Task to complete
Scan the data below and state the number of lines that include the word "depth", adding no comment.

Data shown
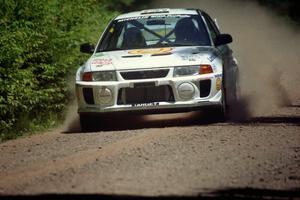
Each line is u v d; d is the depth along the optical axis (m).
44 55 35.78
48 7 38.38
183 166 22.00
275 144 25.92
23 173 21.89
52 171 21.84
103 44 34.00
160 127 31.59
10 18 35.94
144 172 21.16
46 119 34.66
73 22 40.66
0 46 31.92
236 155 23.83
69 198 18.17
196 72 31.03
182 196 18.19
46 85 36.03
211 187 19.31
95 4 47.56
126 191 18.73
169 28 34.06
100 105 31.09
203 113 32.00
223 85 32.28
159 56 31.66
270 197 18.45
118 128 32.34
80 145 27.23
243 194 18.67
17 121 32.66
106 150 25.30
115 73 31.09
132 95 30.97
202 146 25.53
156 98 30.94
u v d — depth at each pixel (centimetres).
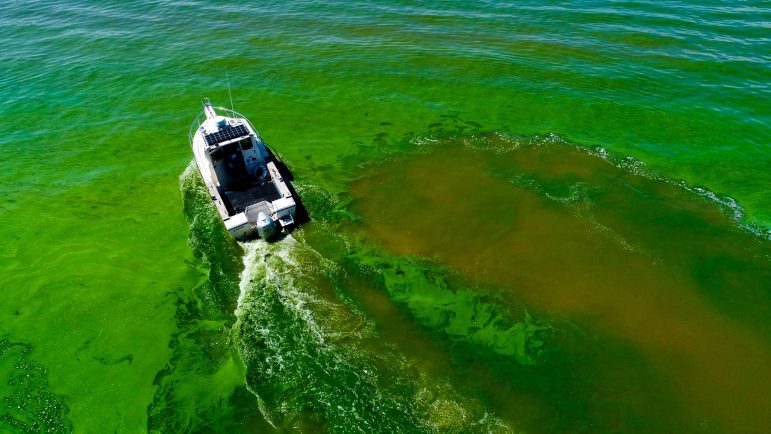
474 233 1695
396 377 1240
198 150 1853
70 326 1373
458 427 1137
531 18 3456
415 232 1700
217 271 1547
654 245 1638
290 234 1667
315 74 2795
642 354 1303
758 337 1347
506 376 1246
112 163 2075
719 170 1980
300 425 1144
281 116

Answer for this exercise
2